I’ve been trying to catch up with Sight & Sound lately. It’s a magazine I’ve always found strangely uninviting, and perhaps that’s the reason I’m still behind in my reading – I’m only now leafing through the February 2010 issue and scanning the provocative ‘Films of the Decade’ article. It’s one of those Q-style list features magazines routinely do when the staff can’t think of anything better – and why not? It’s a fun day in the office, and fun to read.
This time, the limit is 30 (Q sometimes aims for 1,001), and the criteria is “films that best represent the decade’s most distinctive oeuvres and movements”. The decade being January 1 2000-December 31 2009 (I often wonder, if decades began in ‘85, ‘95, ‘05 etc., would modern history look any different?). I’m not about to take issue with the fine choices – the selection includes The Five Obstructions, There Will Be Blood and Inland Empire – but I do want to take a look at the rationale offered in the article that follows.

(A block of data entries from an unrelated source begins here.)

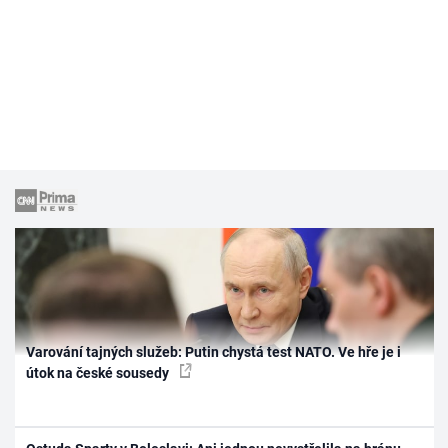
Varování tajných služeb: Putin chystá test NATO. Ve hře je i
útok na české sousedy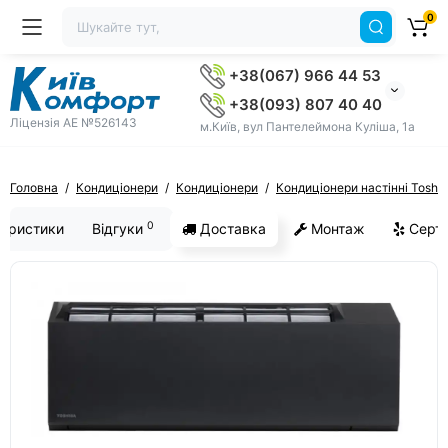
0
+38(067) 966 44 53
+38(093) 807 40 40
Ліцензія AE №526143
м.Київ, вул Пантелеймона Куліша, 1а
Головна
Кондиціонери
Кондиціонери
Кондиціонери настінні Toshi
0
еристики
Відгуки
Доставка
Монтаж
Серти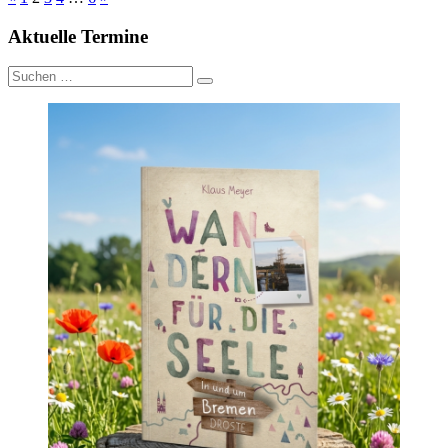
Aktuelle Termine
Suche
nach:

Apparently, the team started off by simply comparing their favourite films, but it soon became obvious that the list would somehow transcend personal preference and say more about “cultural significance”. It’s not long, though, before it’s revealed that Wall•E “disappoints”. British films, it’s thought, “rarely broke new ground”. Already, there are three different scales of judgment involved. Presumably, to make it through the gauntlet, the Top 30 needed to be culturally significant, innovative and impressive. This isn’t outlandish, and it’s hard to argue that many of the films on the Sight & Sound list don’t meet these requirements.
But it got me thinking – how do critics normally present their criteria? More often than not, I think they don’t. (Sight & Sound is a completely mundane example of a critic attempting to tuck his needs under the rug.) Maybe a critic needs to hide from/protect himself, constantly. No one likes to think of themselves as going into the cinema with a rigid set of demands. Like Clive James once wrote, “those without theories write better”. But everyone has theories, even Pauline Kael.
Also notable in the Sight & Sound article is what it does with Africa.
The Mauritanian director Abderrahmane Sissako’s Waiting for Happiness was preferred to his later Bamako (2006), and ends up representing the entire undervalued cinema of a continent, largely through lack of consensus as to which other titles should qualify. We should have done better.
It’s unusual for such a skew to get acknowledged upfront, so this is semi-laudable. On the other hand – if they knew what they were doing, and thought it was wrong, why didn’t the team just, er, do better?